Capítulo 6

55 11 140
                                    

Hoje faz exatamente cinco dias desde que o Senhor Caio me mandou ficar invisível em sua casa, mas quem se tornou invisível foi ele. Quando eu chego, ele já saiu, e só retorna quando eu parto. A casa grande e silenciosa parece ainda mais vazia sem a presença dele, quase como se as paredes sussurrassem a sua ausência. Cada corredor ecoa uma saudade velada, como se os móveis, as cortinas e até o relógio de pêndulo parassem para ouvir o silêncio. Os dias vêm sendo tranquilos e monótonos. Cada passo meu reverbera em solidão, uma rotina que me envolve como um cobertor de tédio. Todos os dias, acordo, venho para o trabalho, à noite, retorno para a pensão, tomo banho, às vezes como alguma coisa e então vou para a cama, enfrentar mais uma das minhas batalhas noturnas contra meus próprios pensamentos.

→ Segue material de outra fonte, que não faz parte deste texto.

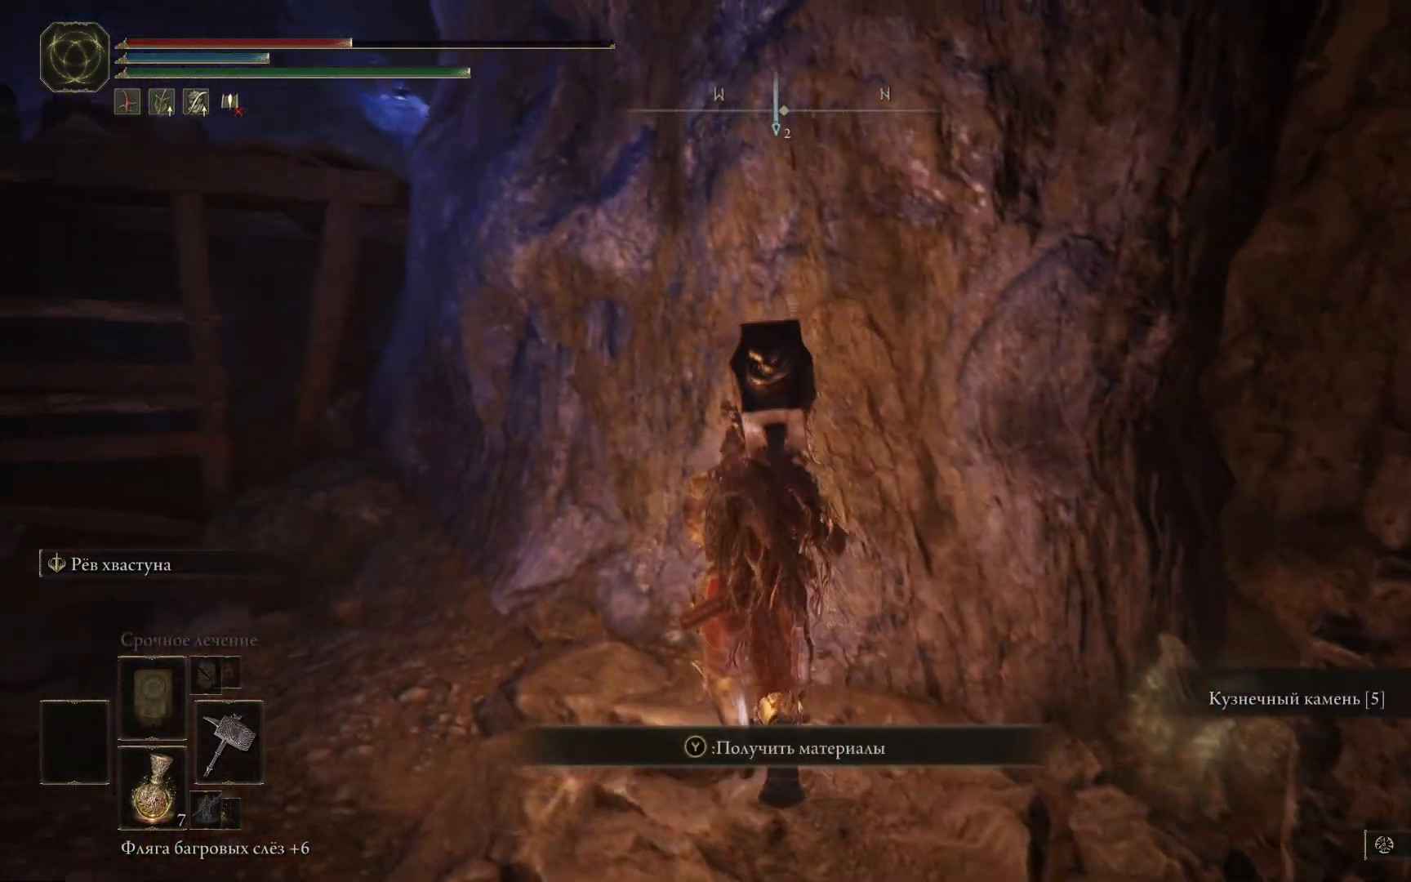
{"buttons": ["Y"], "left_stick": "right", "right_stick": "center", "events": [[17, "right_stick", "center"], [50, "left_stick", "up-right"], [100, "left_stick", "right"], [267, "Y", "down"], [350, "Y", "up"], [434, "Y", "down"]]}
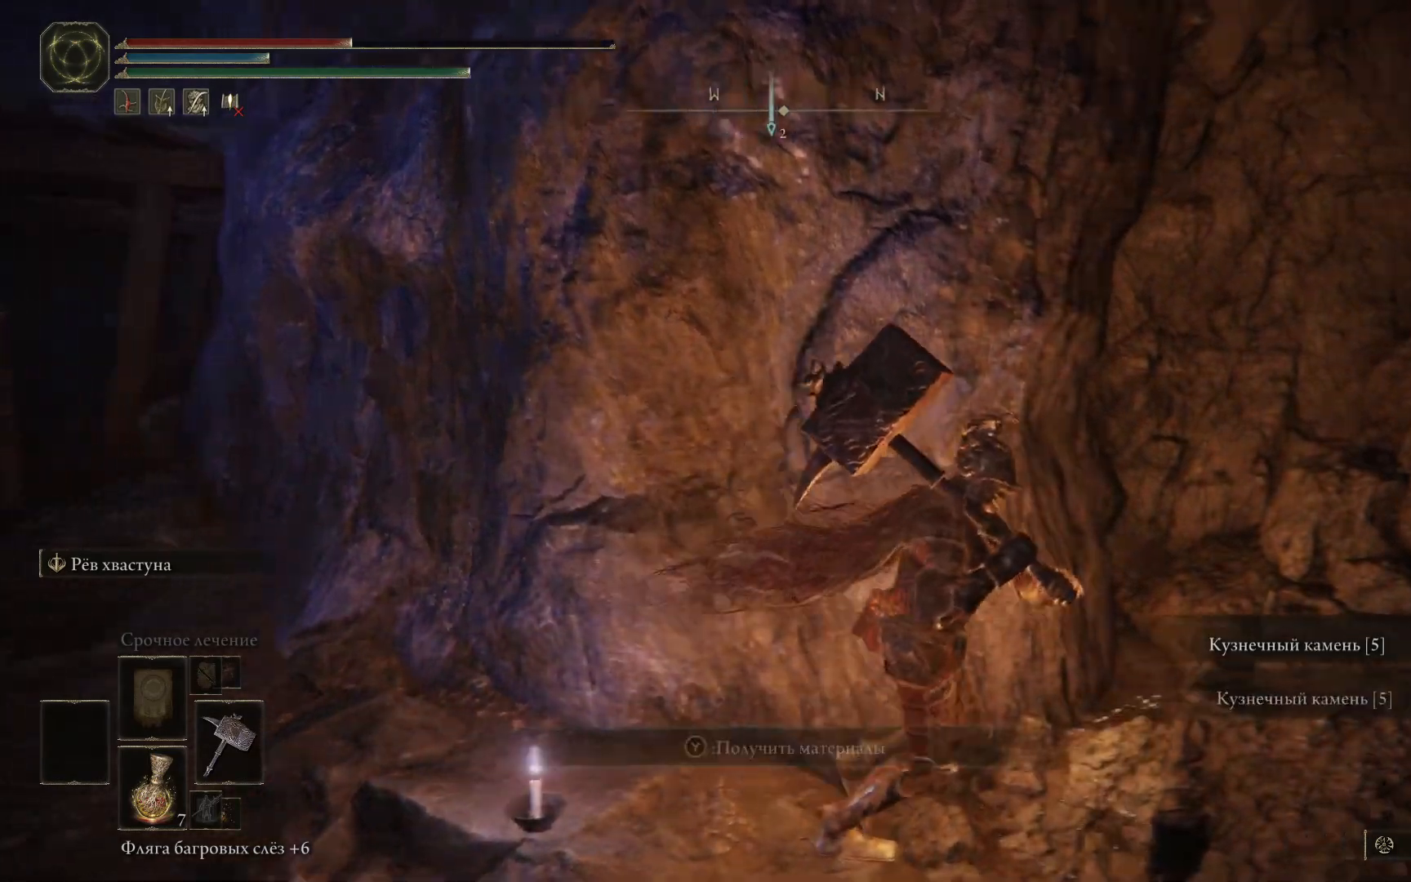
{"buttons": [], "left_stick": "left", "right_stick": "left", "events": [[16, "Y", "up"], [100, "Y", "down"], [100, "left_stick", "center"], [166, "Y", "up"], [183, "left_stick", "left"], [417, "right_stick", "left"]]}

É uma rotina à qual já me acostumei, mas não pretendo ficar nela por muito tempo. Assim que conseguir guardar um bom dinheiro, procurarei outro emprego.  Ele está certo, e esse é o grande motivo pelo qual preciso sair logo daqui. Não podemos ficar perto. Há algo nele que mexe muito comigo, uma tempestade silenciosa que se forma no meu peito sempre que o vejo. Se continuarmos nos esbarrando, não sei até quando conseguiremos nos controlar. E isso não pode acontecer, de jeito nenhum. Por mais tentador que seja, eu conheço a dor de perder quem se ama. Já tenho muitos fantasmas e não pretendo adicionar mais um à minha coleção.

Enquanto estou finalizando o dia, sinto novamente uma grande fisgada na cabeça e a bile subir. Desde a nossa conversa naquele dia, não venho me sentindo bem: dores de cabeça, enjoos, até mesmo falta de ar. É como se cada palavra dita naquele encontro tivesse deixado um eco doloroso em meu corpo. Mas hoje, além disso tudo, também estou sentindo tremores e dor no corpo todo; provavelmente estou com febre. Preciso finalizar tudo aqui para poder ir embora, tomar um banho frio para tentar baixar minha temperatura e deitar para esticar o meu corpo cansado.

Alguns minutos depois, finalmente termino meu trabalho e espero Cris na saída para irmos caminhando até o ponto de ônibus. A luz fraca da rua lança sombras longas e distorcidas ao nosso redor, e o ar noturno traz consigo um frescor que só faz minha febre parecer ainda mais intensa.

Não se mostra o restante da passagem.